Since the current edition of the D&D game rules doesn't include any penalties or bonuses for growing older, I don't feel any particular compunction about increasing the lifespans for various PC races so that they match the information in the Gazetteers and other sources. (Since Dragonborn and Tieflings weren't discussed in the Gazetteers and other sources, I'm keeping them at the same "human-equivalent" lifespans that the 4e core rules proscribe.)

Dwarves: Dwarves reach physical maturity at about the same time as humans, or a little later, but aren't legally adults until they turn fifty. Barring disease or misfortune, they normally live up to 200 years, and some have lived as many as 275 years.

Eladrin: High elves also reach physical maturity at about the same time as humans, but aren't considered adults until they see their hundredth birthday. They can naturally live to between 600 and 800 years, though some few have lived more than 1000 years.

Elves: Common elves reach physical maturity at about the same time as a certain species that no introduction, but aren't considered adults until they reach the age of 75. They don't live anywhere nearly as long as their high elven kindred, only living as many as 300 or 400 years, though very rare elves have seen their 600th birthday.

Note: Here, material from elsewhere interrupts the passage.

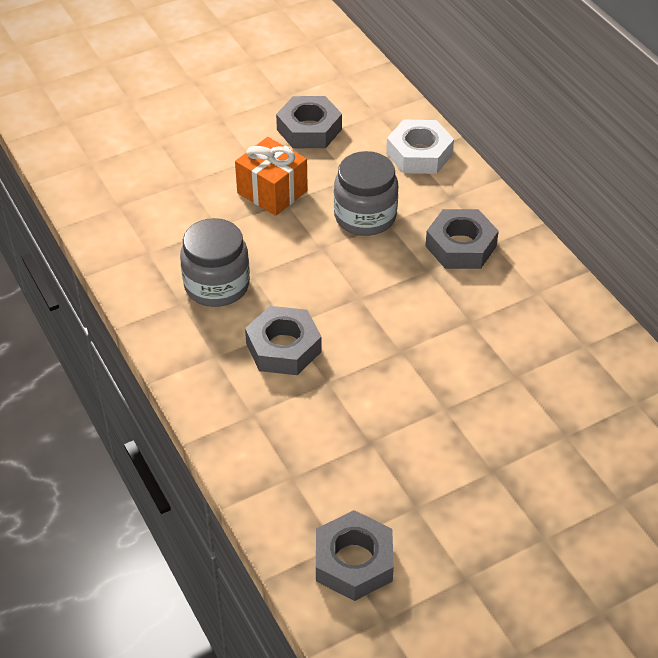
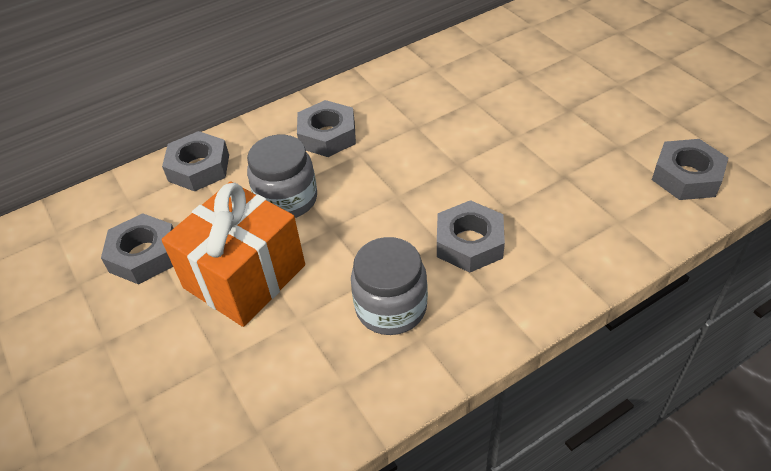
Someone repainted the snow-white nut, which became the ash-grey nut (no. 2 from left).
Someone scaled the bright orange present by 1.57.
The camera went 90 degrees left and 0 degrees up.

Genasi: Genasi reach physical maturity at around twenty-five years, and typically live to the age of 200 or 300 years. Many Alphatian wizards have sought methods to allow them to live even longer, without demonstrable success. (Typically, such wizards become liches or other sorts of undead, and end up in Blackheart.)

Half-Elves: Elves with human ancestry (or humans with elf ancestry) age much like humans, but can have lifespans reaching up to two hundred and fifty years -- though they will be extremely venerable by that point.

Halflings: While halflings age much like humans, their oldest elders have been known to live up to one hundred and fifty years.